L’aide apportée par l’organisation américaine à d’autres ONG et à plusieurs projets d’aide et d’insertion des réfugiés d’Artsakh représentait un soutien non négligeable.

 

Toutefois, elle ne manque de souligner l’aide apportée par la France et par la communauté franco-arménienne qui représente une part importante de la diaspora arménienne (3e pays ayant la communauté arménienne la plus importante après la Russie et les USA).

Ainsi, Narek Kodochian explique : « Il y a beaucoup d’associations, d’initiatives, de groupes, qui se mobilisent pour aider les déplacés d’Artsakh. Si on ne regarde rien que du côté de la France, on en compte des dizaines. Certaines sont anciennes, d'autres sont nées ces derniers mois, mais toutes font leur part : elles informent, elles soignent, elles orientent, elles accompagnent, elles soutiennent. Et c’est justement parce que nous sommes si nombreux à vouloir aider qu’on a besoin de mieux se coordonner.

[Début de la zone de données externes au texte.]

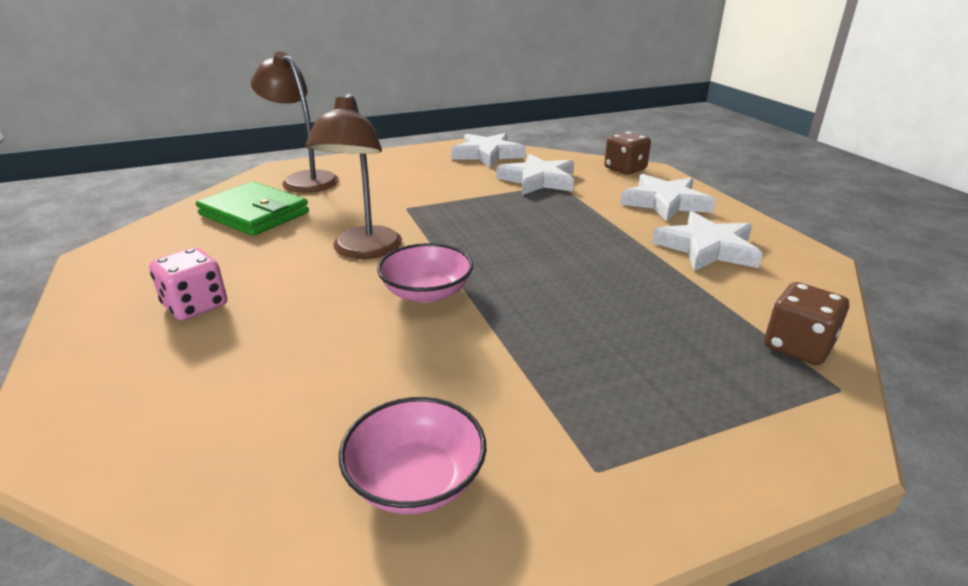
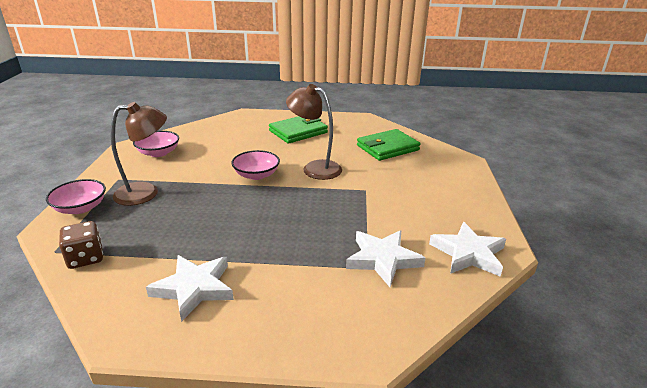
camera: 115 degrees right, 0 degrees up
pink dice [149,247,227,321] -> green wallet [269,116,328,144]
brown lamp [251,51,339,193] -> brown lamp moved to [111,102,167,206]
brown dice [604,132,651,175] -> none
white star [620,174,715,222] -> none
none -> pink bowl [46,179,106,214]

C’est dans cet esprit que l’Association de soutien à l’Artsakh a lancé une plateforme numérique. Un outil simple, pensé pour celles et ceux qui agissent sur le terrain, en l’Arménie. Le but est clair : se connaître, se repérer, partager, construire ensemble. »

 

Des revendications toujours intactes

Les difficultés décrites que subissent les réfugiés d’Artsakh les ont poussés à descendre dans la rue samedi 29 mars dernier. Un regroupement organisé sur la place de la liberté, devant l’Opera d’Erevan a regroupé plusieurs milliers de personnes. L’occasion de réaffirmer les revendications du peuple d’Artsakh, c’est-à-dire un droit au retour digne, le maintien des aides sociales versées par la République d’Arménie et la garantie du respect des droits des Artsakhiotes en Arménie. Cette manifestation fut également l’occasion de présenter une pétition en 12 points, dont les principales demandes portent sur l’amélioration des programmes de logement et d’insertion socio-professionnelle des déplacés de force. Comme décrit plus tôt, l’aide au logement mise décidée par le gouvernement est dénoncée comme étant trop faible et insuffisante pour subvenir aux besoins les plus élémentaires des réfugiés d’Artsakh.

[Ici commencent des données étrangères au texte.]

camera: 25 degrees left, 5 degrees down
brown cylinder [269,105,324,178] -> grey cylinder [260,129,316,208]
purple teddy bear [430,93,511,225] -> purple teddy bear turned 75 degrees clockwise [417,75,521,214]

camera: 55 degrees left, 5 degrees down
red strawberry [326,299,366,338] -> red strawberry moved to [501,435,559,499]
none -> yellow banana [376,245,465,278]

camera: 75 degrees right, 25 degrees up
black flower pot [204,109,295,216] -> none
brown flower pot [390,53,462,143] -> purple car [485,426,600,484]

Par ailleurs, dans leur article du 1er avril 2025, CivilNet décrit l’impact de ces mesures sur les citoyens arméniens également : « Des milliers de propriétaires locaux qui ont loué leur maison à des familles déplacées du Karabakh perdront leur principale source de revenus ou d'une source supplémentaire de revenus. Pour de nombreuses familles, ce revenu locatif a fourni un soutien financier régulier, aidant à couvrir les factures de services d'électricité, les prêts et les dépenses quotidiennes. »

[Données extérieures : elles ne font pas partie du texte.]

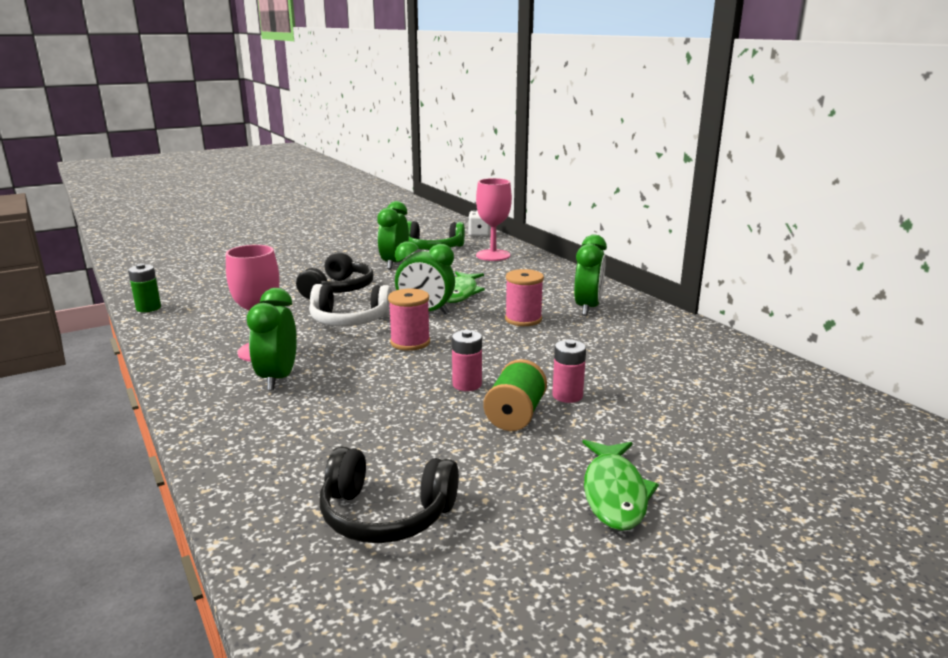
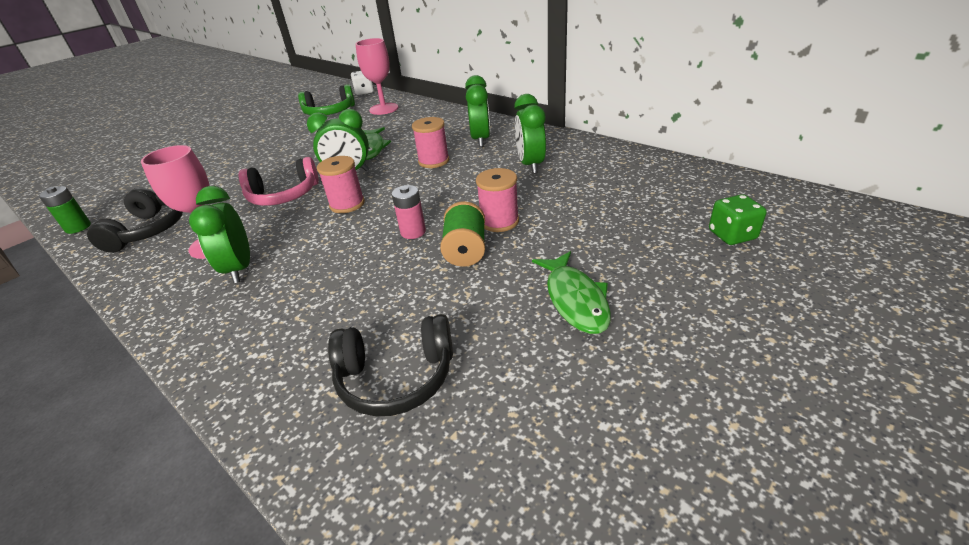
camera: 15 degrees left, 15 degrees up
black headphones [296,252,374,299] -> black headphones moved to [87,188,183,253]
white headphones [309,284,392,326] -> pink headphones [239,157,319,206]
green clock [377,201,409,269] -> green clock moved to [514,94,546,174]
pink battery [552,339,586,403] -> pink spool [476,168,519,232]
none -> green dice [709,194,767,245]

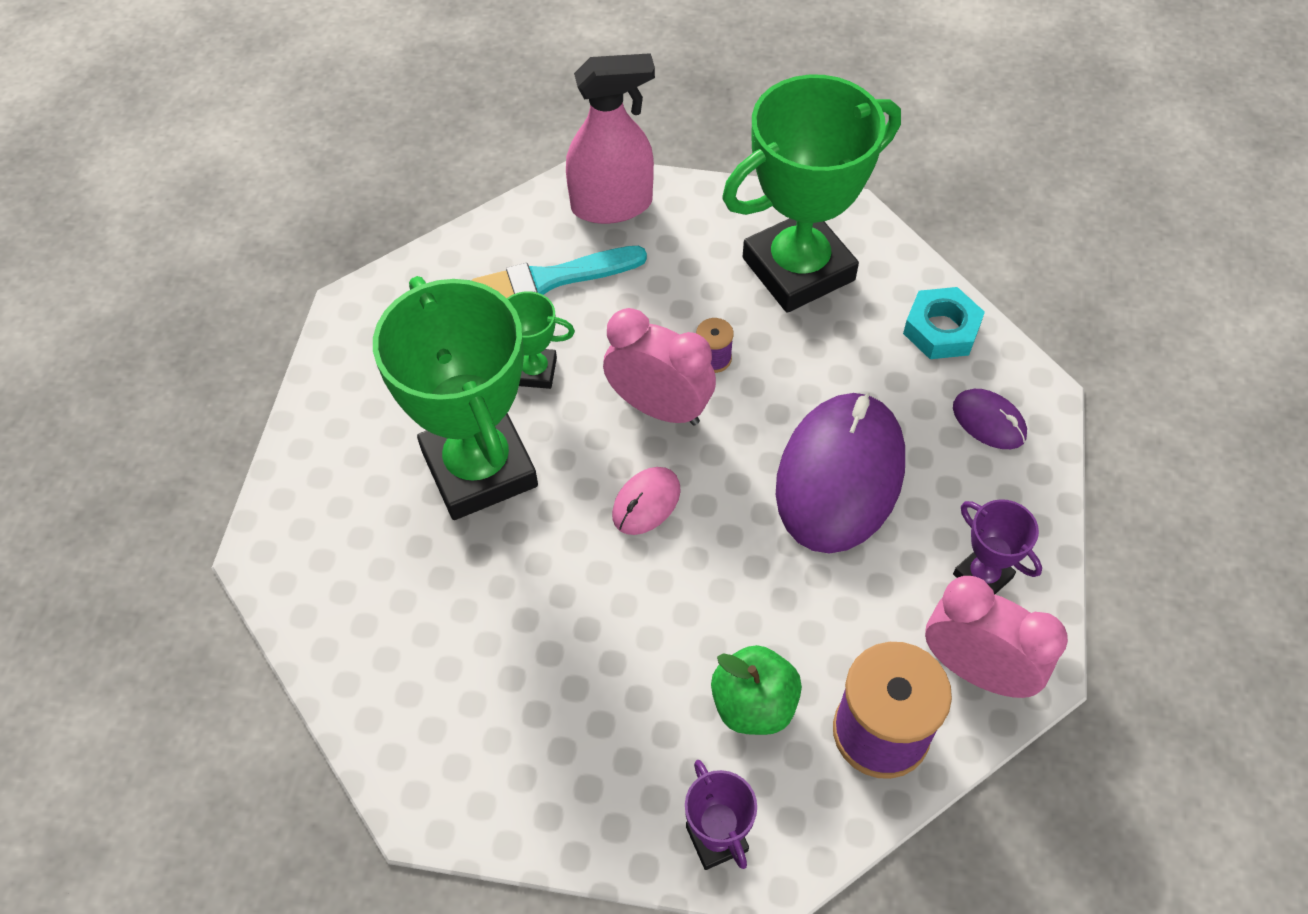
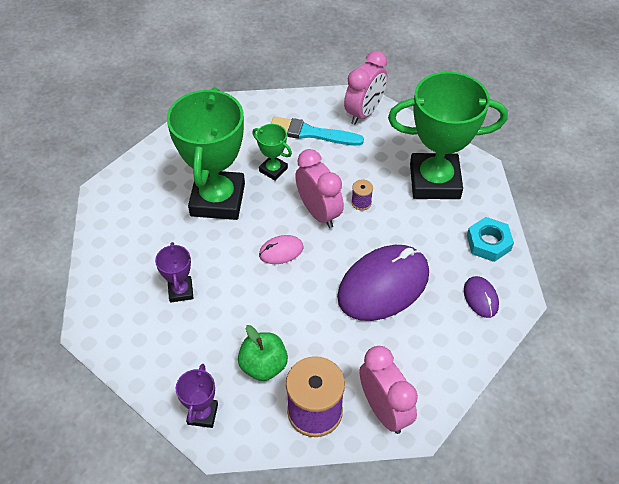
camera: 30 degrees right, 5 degrees down
pink spray bottle [566,53,655,224] -> pink clock [344,51,387,125]
purple trophy [953,499,1042,594] -> purple trophy moved to [155,242,194,303]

Dans ce contexte, un nouveau rassemblement des réfugiés d'Artsakh est le prévu le 12 juillet prochain, à Erevan.

Le sort des réfugiés d’Artsakh en Arménie est donc plus que jamais menacé, les mesures gouvernementales menacent leur intégration et leur besoins vitaux. Les prochains mois risquent d’être cruciaux quant à leur avenir.